* **Instructions for the task**: Could you rewrite the text lines from all the rows below as a numbered list, leaving out blank lines and the pictures?

--- Recorded information Enclosed Below ---

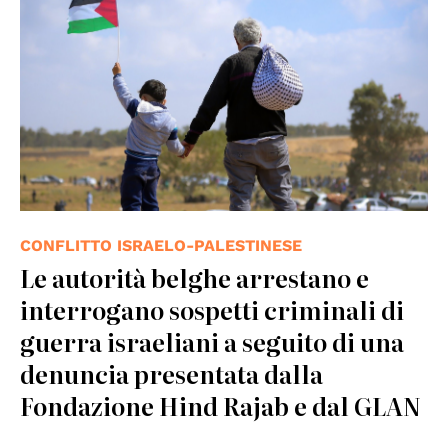
CONFLITTO ISRAELO-PALESTINESE
Le autorità belghe arrestano e
interrogano sospetti criminali di
guerra israeliani a seguito di una
denuncia presentata dalla
Fondazione Hind Rajab e dal GLAN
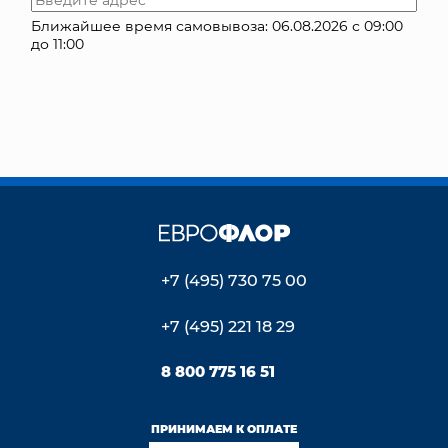
Ближайшее время самовывоза: 06.08.2026 с 09:00
КОНТАКТЫ
до 11:00
+7 (495) 730 75 00
+7 (495) 221 18 29
8 800 775 16 51
ПРИНИМАЕМ К ОПЛАТЕ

--- End of Enclosed Recorded information ---

* **Written response**:
1. CONFLITTO ISRAELO-PALESTINESE
2. Le autorità belghe arrestano e
3. interrogano sospetti criminali di
4. guerra israeliani a seguito di una
5. denuncia presentata dalla
6. Fondazione Hind Rajab e dal GLAN
7. Ближайшее время самовывоза: 06.08.2026 с 09:00
8. КОНТАКТЫ
9. до 11:00
10. +7 (495) 730 75 00
11. +7 (495) 221 18 29
12. 8 800 775 16 51
13. ПРИНИМАЕМ К ОПЛАТЕ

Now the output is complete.